Sous ses verrières cen­te­naires, le plus ancien marché couvert de Paris attire désormais bien au-​delà des riverains. Derrière les odeurs d’épices et les étals colorés, c’est une autre réalité. Celle d’un marché pro­fon­dé­ment gentrifié pour touristes en quête d’un Paris fantasmé.

À l’entrée du Marché des Enfants-​Rouges, au 39 rue de Bretagne, le décor semble inchangé. Fondé en 1615, ce marché chargé d’histoire tire son nom d’un ancien orphe­li­nat. Il a traversé les siècles et a même échappé à la des­truc­tion dans les années 1990, grâce à la mobi­li­sa­tion des habitants. Aujourd’hui encore, ses poutres métal­liques et son ancienne arcade racontent Paris.

Mais à y regarder de plus près, le décor a quelque peu changé. On y trouve toujours quelques étals de produits frais : poissons, fleurs de saison ou encore fruits et légumes colorés. Pourtant, ce ne sont plus eux qui attirent le regard.

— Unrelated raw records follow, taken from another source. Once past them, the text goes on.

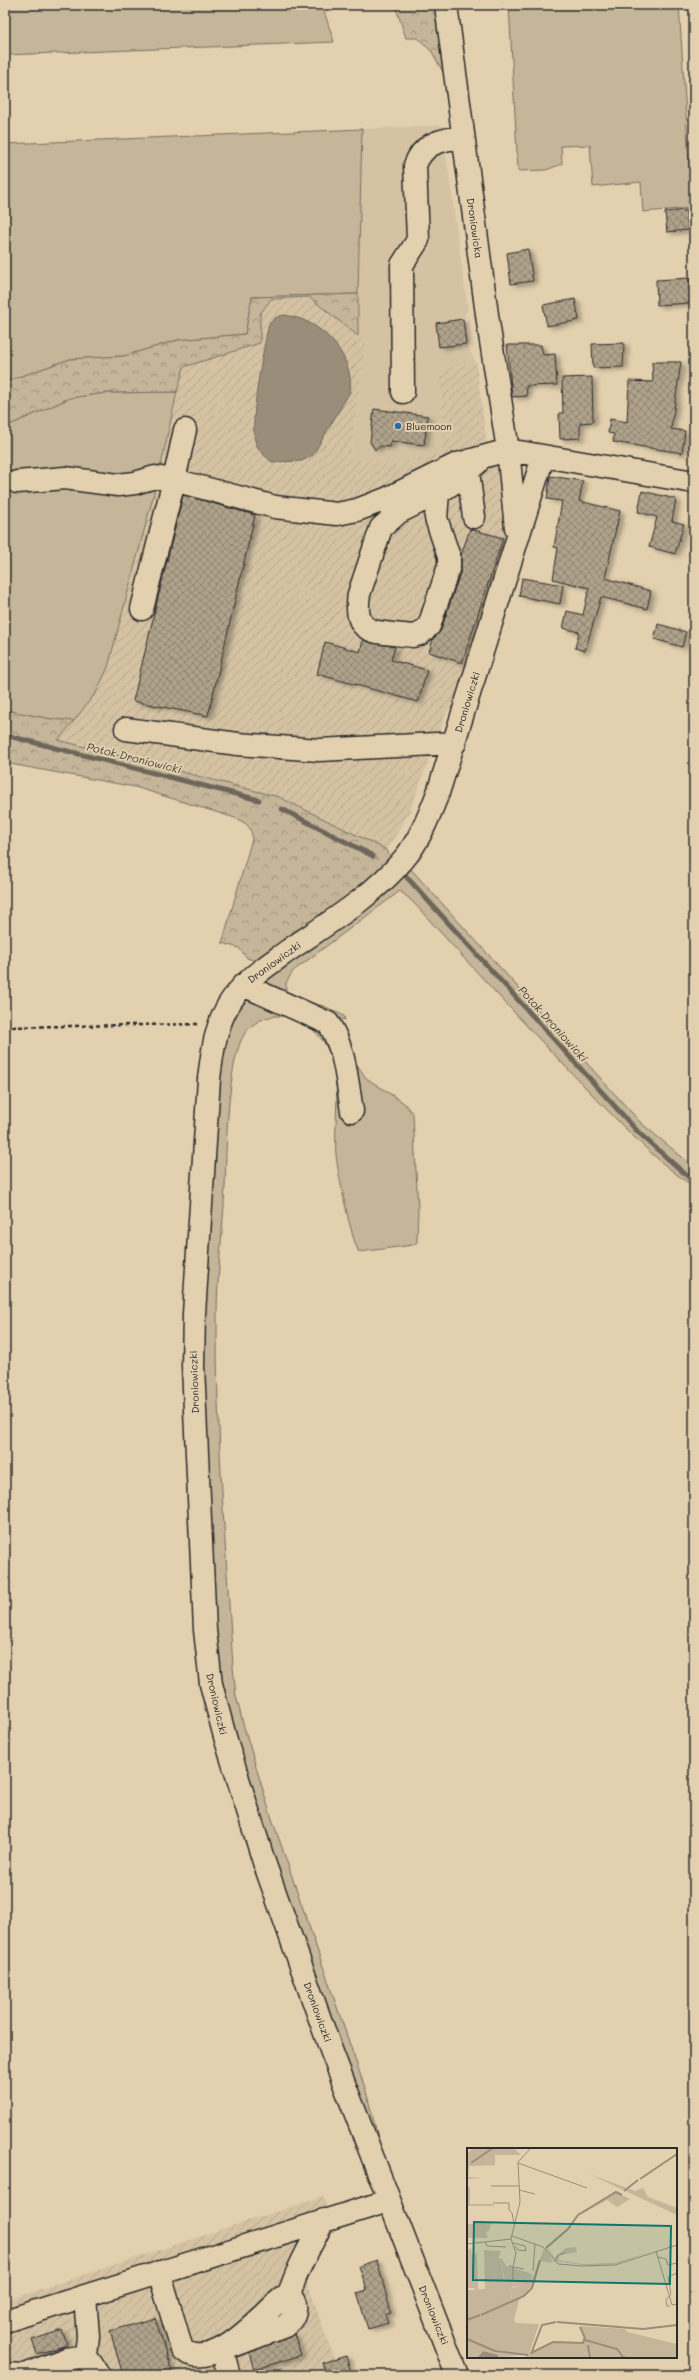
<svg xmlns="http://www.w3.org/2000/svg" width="699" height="2380" font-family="Mali,sans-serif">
<defs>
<pattern id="industrial-furrows" width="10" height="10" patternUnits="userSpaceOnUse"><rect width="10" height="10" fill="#d4c2a3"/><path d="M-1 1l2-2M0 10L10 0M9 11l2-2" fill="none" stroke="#b6a78c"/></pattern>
<pattern id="forest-crowns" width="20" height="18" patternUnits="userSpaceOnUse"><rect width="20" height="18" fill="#c5b599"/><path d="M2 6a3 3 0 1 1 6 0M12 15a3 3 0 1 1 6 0" fill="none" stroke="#a0937d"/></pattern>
<pattern id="building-cross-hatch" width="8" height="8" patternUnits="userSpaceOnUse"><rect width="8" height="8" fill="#b0a28a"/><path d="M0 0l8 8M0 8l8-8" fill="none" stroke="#8f8471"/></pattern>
<filter id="shadow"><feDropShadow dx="4.5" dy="2.5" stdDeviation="2" flood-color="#0004"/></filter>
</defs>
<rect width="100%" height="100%" fill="#e3d0ae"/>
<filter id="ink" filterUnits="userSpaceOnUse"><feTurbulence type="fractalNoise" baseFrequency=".025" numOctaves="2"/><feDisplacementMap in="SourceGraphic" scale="8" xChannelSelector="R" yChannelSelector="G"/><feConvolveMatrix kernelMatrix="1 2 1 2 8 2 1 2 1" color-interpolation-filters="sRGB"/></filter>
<g filter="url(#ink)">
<path fill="#d4c2a3" d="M442 125 468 310 463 318 467 345 476 363 441 369 442 453 396 465 350 460 366 341 358 336 362 129Z"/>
<path fill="url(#industrial-furrows)" d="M284 297H309L358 336 366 341 350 459 396 465 442 453 441 369 476 363 487 444 497 442 509 532 456 707 447 711 409 813 387 850 279 797 58 740 97 691 108 667 159 474 183 367 260 343V314L271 299Z
M323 2196 328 2211 304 2273 334 2359 346 2355 352 2375H5V2301Z"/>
<path fill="#c5b599" stroke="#787062" d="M5 5H322L334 42 5 55Z
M509 5H679L692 208 643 212 641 182 593 187 590 145 561 146 562 164 546 170 518 171Z
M362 129 358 294 252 297 245 334 178 340 124 356 70 359 5 382V144Z
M177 392 159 474 108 667 97 691 74 721 51 719 5 710V427L70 398 105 393Z
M409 867 641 1123 694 1167V1187C654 1160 619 1122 585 1087 526 1026 469 964 412 901L400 891 293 971 286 983V991L301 1001 324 1006 344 1016 345 1020 327 1015 261 981Z
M251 993 340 1039 366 1078 404 1103 413 1114 418 1209 417 1242 413 1245 359 1252C351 1239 338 1173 336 1155 333 1115 348 1059 312 1029 291 1011 262 1011 245 1033 227 1059 226 1154 225 1188 223 1230 217 1273 217 1316 216 1433 226 1550 233 1667L236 1696 244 1727 269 1810 366 2091 385 2164 298 1933 232 1732 217 1662 201 1362 220 1056 235 1014Z"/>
<path fill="url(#forest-crowns)" stroke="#787062" d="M395 5H435L444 74 432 52 418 38H406Z
M358 294V336L309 297 271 299 260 314V343L184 367 177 392 105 393 70 398 5 427V382L70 359 124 356 178 340 245 334 252 297Z
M5 710 51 719 74 721 58 740 279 797 387 850 391 859 362 889 261 957 253 960 247 958 239 948 222 943 252 839C252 826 246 823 235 818L135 787 5 763Z"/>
<path fill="#9a8e7a" stroke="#6e665a" d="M283 315C320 318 355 355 350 392L313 455 302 461 272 462C266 457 260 452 256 444 248 426 264 345 269 324L275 318Z"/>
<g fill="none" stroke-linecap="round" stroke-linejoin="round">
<path stroke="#6e665a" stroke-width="5" d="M5 735 259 800
M282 809 373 856
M403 873 639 1133 694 1182"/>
</g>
<path fill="url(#building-cross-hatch)" stroke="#2b2b2b" filter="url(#shadow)" d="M686 210 688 230 667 232 665 212Z
M528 249 533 281 511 284 507 253Z
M690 278 692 303 657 305 656 280Z
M575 299 579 320 547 326 543 305Z
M463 319 466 344 439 347 436 323Z
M624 343 623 367 593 368 592 344Z
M507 345H541L543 355 555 354 557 385 526 386 527 396 512 397Z
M652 362H681L671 429 685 431 682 453 613 442 614 434 608 433 610 419 627 422 629 381 653 382Z
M592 377 593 422 580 423V438L560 439 559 413H563L562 378Z
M374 409 428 416 424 445 391 441 390 447 381 446 375 450 370 442Z
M550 476 583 481 579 501 620 511 605 578 651 591 647 609 601 597 585 651 575 648 579 632 563 628 567 611 583 615 589 588 553 579 558 548 554 547 562 501 547 499Z
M642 491 676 499 672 521 684 524 675 554 649 547 657 517 638 512Z
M183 495 255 515 208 716 133 701Z
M470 529 503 538 462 663 429 652 433 639 441 630 461 570V555Z
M522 578 563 585 560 604 519 596Z
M658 624 686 632 682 647 654 639Z
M363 640 395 647 391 660 427 670 418 702 317 674 325 642 360 652Z
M377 2260 391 2313 385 2315 388 2323 368 2329 357 2293 367 2290 359 2266Z
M155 2318 173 2375H123L110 2331Z
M62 2330 67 2345 37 2354 32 2340Z
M294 2334 301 2355 254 2370 249 2353Z
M346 2356 352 2375H327L323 2363Z"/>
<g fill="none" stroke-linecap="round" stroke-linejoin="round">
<g stroke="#2b2b2b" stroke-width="25">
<path id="minor" d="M446 5 488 322 508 450 516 528
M403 392 402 265 418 240 415 165C424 142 440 141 462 136
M508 450 694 482
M468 472 474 517
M17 482 65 478 118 485 135 483 155 477 174 480 185 430
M438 493 399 512 381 528 359 594C352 639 379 631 413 636L420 634 429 626 449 566V557L436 518 438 493 459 479 477 463
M142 609 174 480 275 507 337 514 357 510 386 499 457 464 508 450
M126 729 238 744 319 750 455 743
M243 985 328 1023C345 1047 347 1081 352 1111
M159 2272 182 2349C212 2374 259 2318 281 2299L289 2295
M85 2296 88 2336 86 2356
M5 2321 388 2201
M5 2374 24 2375 66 2359 86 2356 99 2375
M229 2375 222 2350 285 2326C295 2318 300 2305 289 2295 297 2268 311 2245 324 2220
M457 2375 331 2050 264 1862 225 1737 211 1684 205 1630 193 1366 194 1314 209 1079C212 1054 215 1027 229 1004 244 980 267 966 289 950 328 923 372 897 403 860 419 842 429 816 438 793L543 457"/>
</g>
<path stroke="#2b2b2b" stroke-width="2.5" stroke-dasharray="4 3" stroke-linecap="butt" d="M5 1027 200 1024"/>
<use href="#minor" stroke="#e3d0ae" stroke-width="22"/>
</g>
</g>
<circle fill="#1f6fb2" stroke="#e3d0ae" stroke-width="1.5" cx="398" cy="426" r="4"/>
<g text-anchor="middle" stroke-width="4" stroke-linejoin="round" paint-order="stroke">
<g font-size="10" fill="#2b2b2b" stroke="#e3d0ae">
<text transform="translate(475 228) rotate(82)" y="4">Droniowicka</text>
<text transform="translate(467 702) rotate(-73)" y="4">Droniowiczki</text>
<text transform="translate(274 962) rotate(-36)" y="4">Droniowiczki</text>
<text transform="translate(194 1382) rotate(-92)" y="4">Droniowiczki</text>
<text transform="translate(217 1704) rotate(77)" y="4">Droniowiczki</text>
<text transform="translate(318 2012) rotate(70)" y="4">Droniowiczki</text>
<text transform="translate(434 2315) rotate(68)" y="4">Droniowiczki</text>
</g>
<g font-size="10" fill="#2b2b2b" stroke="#e3d0ae" text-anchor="start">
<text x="406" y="430">Bluemoon</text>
</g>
<g font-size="11" font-style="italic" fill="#413f3b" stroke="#e3d0ae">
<text transform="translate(134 758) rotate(14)" y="4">Potok Droniowicki</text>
<text transform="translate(553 1024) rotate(48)" y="4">Potok Droniowicki</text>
</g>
</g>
<g transform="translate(467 2148)">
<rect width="210" height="210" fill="#e3d0ae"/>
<path d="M5 0H47L54 7H28V17L2 18 1 29 15 30 0 31 1 39H3V56H26L27 58H0V7ZM122 26 168 43 176 40 181 49 210 60V67ZM149 44 163 51 150 59 140 52 111 68 104 78 80 100 88 110 91 105 88 112 78 100 100 81 110 67ZM24 75 22 83 19 84 21 90H0V76ZM109 99 110 104 93 107 91 112 115 116 147 115 186 103 148 116 123 118 88 113 92 106 99 100ZM4 100 5 106 10 105 11 141H18L17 102 31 103V112H34L36 127 45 151V142L58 140 64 142 52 152 47 172 49 175 72 176 62 206 31 210V207L15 203 10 210H0V142H7L8 140H1L0 102ZM39 118 65 126 63 137 43 139Z" fill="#c5b599"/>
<path d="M77 101 86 113 84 115 74 113 66 140 45 143 44 153 35 156 38 133 34 113 31 112V103H34L31 110 35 111 39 118 45 140 63 136ZM113 178 158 181 160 184 210 196V210H59L60 206 86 195H115L116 189Z" fill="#c5b599"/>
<path d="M16 203 31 207V210H10Z" fill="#9a8e7a"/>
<path fill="none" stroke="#9a8e7a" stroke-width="2" d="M4 15 26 0M173 31 210 6M157 43 171 32M79 100 101 81 111 67 149 44 155 47M14 167 57 148 65 140 73 112M0 172 13 167M90 174 176 181 210 177M0 191 28 203 61 207M118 192 150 201 156 209 160 210M121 197 123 210M64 205 86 194 116 195 118 190 113 179M64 206 75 177 89 174"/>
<path fill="none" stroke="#998e7a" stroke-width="1" d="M51 15 120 40M24 38H52M52 42 68 46M26 55H42V62L45 65 47 75M45 88 76 99 91 116 115 118 148 117 210 97M18 94 20 98 39 99M46 95 58 98 59 103 51 102 48 98M0 96 44 91M189 103 205 157 210 156M191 109 199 111 201 117 210 115M88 114 91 107 98 105M42 118 46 119V132M57 121 46 119 49 105 44 91 53 54 51 14 64 0M66 123 68 96M203 158H200L199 152 204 146 201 129 210 125"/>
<path fill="#0f766e" fill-opacity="0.15" stroke="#0f766e" stroke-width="2" d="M7 74 204 78 203 136 6 132Z"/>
<rect width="210" height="210" fill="none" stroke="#2b2b2b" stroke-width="2"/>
</g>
<rect width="699" height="2380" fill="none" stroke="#e3d0ae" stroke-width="20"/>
<rect x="10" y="10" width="679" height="2360" fill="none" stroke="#2b2b2b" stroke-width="1.5" filter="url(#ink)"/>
</svg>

Désormais, une dizaine de stands proposent des cuisines venues d’ailleurs : burgers bio, plats libanais, assiettes de pâtes à l’italienne, spé­cia­li­tés maro­caines et japo­naises ou encore crêpes revisitées.

Après sa fermeture en 1994, la muni­ci­pa­lité comptait bien trans­for­mer ce lieu his­to­rique en parking. ©TomLangin

L’ensemble évoque davantage un espace où l’on vient manger sur le pouce qu’un marché où l’on fait ses courses. Dans les allées étroites, l’anglais, l’espagnol ou l’allemand y résonnent presque autant que le français. Mary, étudiante amé­ri­caine en échange à Paris, raconte qu’elle adore y emmener ses amies et sa famille lorsqu’elles tra­versent l’Atlantique pour lui rendre visite : « L’endroit est beau, on y mange bien et on se croirait dans Emily in Paris. Elles adorent. » Une image flatteuse, qui dit aussi beaucoup de ce que le Marché des Enfants-​Rouges est devenu.

Du marché populaire au décor cliché

Cette évolution ne s’est pas faite du jour au lendemain. Avec la trans­for­ma­tion du quartier du Marais, devenu plus cher et plus fréquenté, le marché a suivi le mouvement. Il attire aujourd’hui une clientèle étrangère, curieuse de goûter à une ambiance pari­sienne… idéalisée. Les visites guidées s’y arrêtent, les files d’attente s’allongent et les touristes prennent plus de photos qu’ils ne rem­plissent leur panier.

Les produits, eux, passent par des inter­mé­diaires, ce qui se ressent dans les prix, souvent élevés pour un marché. L’esprit d’origine, acheter des produits frais à des com­mer­çants locaux, laisse peu à peu place à une autre manière de consommer le lieu. Ouvert toute la journée, le marché continue d’attirer quelques riverains. Mais ils le partagent désormais avec des visiteurs venus « vivre Paris ».